Paintings from the early American period depict stone and brick walls in private gardens and grounds, whether real or for affect is difficult to determine. I will try to include only one painting of each type of wall depicted by an artist who used walls in his portraits.
1760 William Williams (1727-1791). Deborah Richmond in front of a sophisticated curved wall.
The home of George Johnson in Alexandria, Virginia, went up for sale the next year. The ad described a dwelling house "upwards of 100 Feet long...a good Garden; the whole enclosed with Pails, and Brick...defended from the Water by a Stone Wall, to which Wall Boats and other small Vessels may come at a moderate Tide."
Also in 1767, a property of 150 acres at Blue Ball, Pennsylvania, was advertised for sale containing a "stone house...a garden, surrounded with a stone wall."
One traditional commercial garden, Gray's Chatsworth Garden, sat just north of the harbor in Baltimore. Owners converted this old, private garden into an updated public pleasure garden with the addition of serpentine pathways meandering around the tree-lined perimeters of the grounds. The heart of the commercial garden, however, remained an elegant eight-bed falling terrace garden laid out in geometric symmetry during the 1760s, which was completely surrounded by a brick wall.
When Philadelphia botanist John Bartram (1699-1777) visited Henry Laurens's (1724-1792) at his town garden in Charleston, South Carolina in 1765, he wrote that Laurens was "making great improvements," and noted that his garden was walled with brick--200 yards long and 150 yards wide.
The Virginia Gazette placed a sale notice in 1770, "that beautiful seat and plantation on river, in King & Queen county, whereon John Robinson , Esq; late Treasurer, lived... a large falling garden inclosed with a good brick wall." In 1782, the Marquis de Chastellux (1734-1788), describing William Byrd's Westover in Virginia noted that "the walls of the garden and the house were covered with honeysuckle"
The Pennsylvania Gazette in February of 1791, offered for sale an "extraordinary tract of land for a Gentleman Farmer...county of Montgomery...two orchards of excellent fruit, and a garden of two acres surrounded with a stone wall and terrace."
1800 Felice Corne (1752–1845) Ezekiel Hersey Derby Farm near Salem, Massachusetts. Here is a combination of wooden fences & stone walls.
In 1800, Abigail Adams described the Peacefield, estate of John Adams, Quincy, MA, “the President has authorised me to have a number of Lombardy poplars set out opposite the house near the wall which was new just two years ago. . . he says he will have them extended from the gate. . . to the corner.”
1800 An Over-mantle from the Gardiner Gilman House in Exeter, New Hampshire. This painting shows a combination of wooden fencing & stone walls.
"We are also going to build a wall to the north and west of the garden, beginning at the wash-house and going alongside the orchard...We also need a house for the cattle. We won't stop making bricks until we have 170,000. You can see that we don't lack for work, which takes all my time.

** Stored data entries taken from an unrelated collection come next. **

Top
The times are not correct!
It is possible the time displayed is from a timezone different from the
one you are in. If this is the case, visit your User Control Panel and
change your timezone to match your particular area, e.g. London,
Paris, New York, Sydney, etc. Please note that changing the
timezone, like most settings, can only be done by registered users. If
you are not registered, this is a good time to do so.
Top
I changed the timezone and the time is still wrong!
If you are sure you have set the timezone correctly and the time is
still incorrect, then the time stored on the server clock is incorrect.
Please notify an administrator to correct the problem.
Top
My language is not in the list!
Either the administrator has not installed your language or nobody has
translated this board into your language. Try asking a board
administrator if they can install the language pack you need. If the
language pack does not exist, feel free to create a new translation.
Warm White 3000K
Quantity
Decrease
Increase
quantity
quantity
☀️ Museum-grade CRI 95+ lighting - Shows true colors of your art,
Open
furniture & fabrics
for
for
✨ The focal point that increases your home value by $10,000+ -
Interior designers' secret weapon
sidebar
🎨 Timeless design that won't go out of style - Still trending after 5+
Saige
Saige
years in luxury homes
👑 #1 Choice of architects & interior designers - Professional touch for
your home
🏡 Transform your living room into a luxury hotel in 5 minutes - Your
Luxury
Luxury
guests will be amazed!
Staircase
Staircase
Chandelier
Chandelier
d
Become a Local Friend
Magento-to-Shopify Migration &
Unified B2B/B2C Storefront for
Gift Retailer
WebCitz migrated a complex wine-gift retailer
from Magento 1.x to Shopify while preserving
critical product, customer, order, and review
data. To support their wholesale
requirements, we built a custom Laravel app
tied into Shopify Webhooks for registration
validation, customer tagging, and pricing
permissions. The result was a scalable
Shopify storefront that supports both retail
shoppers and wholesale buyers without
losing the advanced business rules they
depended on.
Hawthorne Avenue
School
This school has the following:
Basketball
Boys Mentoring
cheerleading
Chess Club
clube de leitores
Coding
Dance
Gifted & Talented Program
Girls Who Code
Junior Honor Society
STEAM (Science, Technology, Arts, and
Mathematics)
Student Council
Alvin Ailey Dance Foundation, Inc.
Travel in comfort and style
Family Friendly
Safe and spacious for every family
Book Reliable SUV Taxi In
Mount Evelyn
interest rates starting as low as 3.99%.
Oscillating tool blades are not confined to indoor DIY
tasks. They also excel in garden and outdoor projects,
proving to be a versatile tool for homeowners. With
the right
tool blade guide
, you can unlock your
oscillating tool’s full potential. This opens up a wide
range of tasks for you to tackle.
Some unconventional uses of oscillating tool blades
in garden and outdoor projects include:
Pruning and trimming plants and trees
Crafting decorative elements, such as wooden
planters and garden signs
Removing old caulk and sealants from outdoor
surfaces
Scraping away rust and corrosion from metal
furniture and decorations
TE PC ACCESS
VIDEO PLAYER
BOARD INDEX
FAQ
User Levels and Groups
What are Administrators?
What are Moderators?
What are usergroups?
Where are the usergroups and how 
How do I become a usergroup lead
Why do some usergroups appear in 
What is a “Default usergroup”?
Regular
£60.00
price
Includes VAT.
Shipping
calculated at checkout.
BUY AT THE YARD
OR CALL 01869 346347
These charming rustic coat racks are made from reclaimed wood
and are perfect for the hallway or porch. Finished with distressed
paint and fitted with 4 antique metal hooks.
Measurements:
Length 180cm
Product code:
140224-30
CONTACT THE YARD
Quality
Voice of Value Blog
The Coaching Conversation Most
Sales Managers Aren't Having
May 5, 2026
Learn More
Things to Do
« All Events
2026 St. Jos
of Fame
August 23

As towns developed, brick walls occasionally separated the street front of the house from private rear utility and garden areas.
Wall Separating Public from Private City Spaces in Washington, D.C. in 1817. F Street in the District of Columbia. Baroness Hyde de Neuville.
As the influence of Humphrey Repton (1752-1818) and John Claudius Loudon (1783-1843) crossed the Atlantic, high brick walls came into disfavor. The natural landscape designers called for evergreen shrubs or fences which were nearly invisible if at all possible, posts & chains and iron railings were preferred. Repton noted, "It is hardly necessary to say, that the less they are seen the better; and therefore a dark, or as it is called, an invisible green...is the proper colour."
However, English landscape designer Humphrey Repton's (1752–1818) Business Card designed by Thomas Medland ( c.1765 – 1833) depicts Repton's open, "natural" (although well-planned!) landscape design. No fences or walls here.